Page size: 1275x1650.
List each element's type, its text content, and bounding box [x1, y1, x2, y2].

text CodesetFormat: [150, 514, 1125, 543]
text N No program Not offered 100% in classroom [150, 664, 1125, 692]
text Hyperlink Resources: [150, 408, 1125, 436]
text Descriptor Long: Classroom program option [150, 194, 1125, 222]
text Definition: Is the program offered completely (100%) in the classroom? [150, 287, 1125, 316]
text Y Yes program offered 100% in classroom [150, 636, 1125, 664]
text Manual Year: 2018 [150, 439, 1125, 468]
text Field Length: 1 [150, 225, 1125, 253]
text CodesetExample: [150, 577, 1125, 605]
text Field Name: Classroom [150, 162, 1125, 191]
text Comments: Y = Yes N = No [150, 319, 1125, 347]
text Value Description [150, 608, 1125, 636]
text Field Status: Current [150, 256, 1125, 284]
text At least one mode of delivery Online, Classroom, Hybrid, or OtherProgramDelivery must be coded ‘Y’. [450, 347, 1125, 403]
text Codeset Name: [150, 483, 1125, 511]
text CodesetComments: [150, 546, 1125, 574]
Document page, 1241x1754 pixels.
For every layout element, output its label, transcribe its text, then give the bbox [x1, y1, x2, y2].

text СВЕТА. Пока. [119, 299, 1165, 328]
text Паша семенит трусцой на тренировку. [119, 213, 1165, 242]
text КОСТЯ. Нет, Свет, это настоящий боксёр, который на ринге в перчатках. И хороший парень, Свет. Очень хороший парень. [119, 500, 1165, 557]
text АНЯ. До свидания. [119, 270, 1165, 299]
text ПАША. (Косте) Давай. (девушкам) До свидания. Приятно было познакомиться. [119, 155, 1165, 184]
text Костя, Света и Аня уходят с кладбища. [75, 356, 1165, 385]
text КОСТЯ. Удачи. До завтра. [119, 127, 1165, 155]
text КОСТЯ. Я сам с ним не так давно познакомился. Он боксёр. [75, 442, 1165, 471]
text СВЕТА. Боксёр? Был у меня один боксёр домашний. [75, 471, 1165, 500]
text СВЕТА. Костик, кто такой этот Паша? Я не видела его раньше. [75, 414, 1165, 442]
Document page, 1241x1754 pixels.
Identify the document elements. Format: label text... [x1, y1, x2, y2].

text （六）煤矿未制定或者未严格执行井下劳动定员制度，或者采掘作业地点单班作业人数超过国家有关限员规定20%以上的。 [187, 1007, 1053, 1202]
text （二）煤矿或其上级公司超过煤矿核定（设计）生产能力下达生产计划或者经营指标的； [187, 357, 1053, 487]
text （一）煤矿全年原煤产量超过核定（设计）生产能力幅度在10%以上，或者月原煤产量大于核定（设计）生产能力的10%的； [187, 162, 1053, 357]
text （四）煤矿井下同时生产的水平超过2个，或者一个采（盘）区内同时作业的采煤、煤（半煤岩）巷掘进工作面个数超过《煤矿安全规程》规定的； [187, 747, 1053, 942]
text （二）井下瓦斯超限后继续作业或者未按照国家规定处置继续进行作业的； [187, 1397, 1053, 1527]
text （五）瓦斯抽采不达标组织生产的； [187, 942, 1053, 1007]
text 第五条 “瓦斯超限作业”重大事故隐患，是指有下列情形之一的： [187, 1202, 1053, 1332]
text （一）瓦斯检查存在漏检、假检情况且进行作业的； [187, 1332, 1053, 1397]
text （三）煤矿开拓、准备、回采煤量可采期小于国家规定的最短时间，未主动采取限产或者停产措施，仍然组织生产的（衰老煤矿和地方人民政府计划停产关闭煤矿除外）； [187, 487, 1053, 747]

---+---

◆ To do
Your answer must be every record above, repeated exactly.

◆ Answer to this exercise
Page size: 1275x1650.
List each element's type, its text content, and bounding box [x1, y1, x2, y2].

text CodesetFormat: [150, 514, 1125, 543]
text N No program Not offered 100% in classroom [150, 664, 1125, 692]
text Hyperlink Resources: [150, 408, 1125, 436]
text Descriptor Long: Classroom program option [150, 194, 1125, 222]
text Definition: Is the program offered completely (100%) in the classroom? [150, 287, 1125, 316]
text Y Yes program offered 100% in classroom [150, 636, 1125, 664]
text Manual Year: 2018 [150, 439, 1125, 468]
text Field Length: 1 [150, 225, 1125, 253]
text CodesetExample: [150, 577, 1125, 605]
text Field Name: Classroom [150, 162, 1125, 191]
text Comments: Y = Yes N = No [150, 319, 1125, 347]
text Value Description [150, 608, 1125, 636]
text Field Status: Current [150, 256, 1125, 284]
text At least one mode of delivery Online, Classroom, Hybrid, or OtherProgramDelivery must be coded ‘Y’. [450, 347, 1125, 403]
text Codeset Name: [150, 483, 1125, 511]
text CodesetComments: [150, 546, 1125, 574]
Document page, 1241x1754 pixels.
For every layout element, output its label, transcribe its text, then give the bbox [x1, y1, x2, y2].

text СВЕТА. Пока. [119, 299, 1165, 328]
text Паша семенит трусцой на тренировку. [119, 213, 1165, 242]
text КОСТЯ. Нет, Свет, это настоящий боксёр, который на ринге в перчатках. И хороший парень, Свет. Очень хороший парень. [119, 500, 1165, 557]
text АНЯ. До свидания. [119, 270, 1165, 299]
text ПАША. (Косте) Давай. (девушкам) До свидания. Приятно было познакомиться. [119, 155, 1165, 184]
text Костя, Света и Аня уходят с кладбища. [75, 356, 1165, 385]
text КОСТЯ. Удачи. До завтра. [119, 127, 1165, 155]
text КОСТЯ. Я сам с ним не так давно познакомился. Он боксёр. [75, 442, 1165, 471]
text СВЕТА. Боксёр? Был у меня один боксёр домашний. [75, 471, 1165, 500]
text СВЕТА. Костик, кто такой этот Паша? Я не видела его раньше. [75, 414, 1165, 442]
Document page, 1241x1754 pixels.
Identify the document elements. Format: label text... [x1, y1, x2, y2].

text （六）煤矿未制定或者未严格执行井下劳动定员制度，或者采掘作业地点单班作业人数超过国家有关限员规定20%以上的。 [187, 1007, 1053, 1202]
text （二）煤矿或其上级公司超过煤矿核定（设计）生产能力下达生产计划或者经营指标的； [187, 357, 1053, 487]
text （一）煤矿全年原煤产量超过核定（设计）生产能力幅度在10%以上，或者月原煤产量大于核定（设计）生产能力的10%的； [187, 162, 1053, 357]
text （四）煤矿井下同时生产的水平超过2个，或者一个采（盘）区内同时作业的采煤、煤（半煤岩）巷掘进工作面个数超过《煤矿安全规程》规定的； [187, 747, 1053, 942]
text （二）井下瓦斯超限后继续作业或者未按照国家规定处置继续进行作业的； [187, 1397, 1053, 1527]
text （五）瓦斯抽采不达标组织生产的； [187, 942, 1053, 1007]
text 第五条 “瓦斯超限作业”重大事故隐患，是指有下列情形之一的： [187, 1202, 1053, 1332]
text （一）瓦斯检查存在漏检、假检情况且进行作业的； [187, 1332, 1053, 1397]
text （三）煤矿开拓、准备、回采煤量可采期小于国家规定的最短时间，未主动采取限产或者停产措施，仍然组织生产的（衰老煤矿和地方人民政府计划停产关闭煤矿除外）； [187, 487, 1053, 747]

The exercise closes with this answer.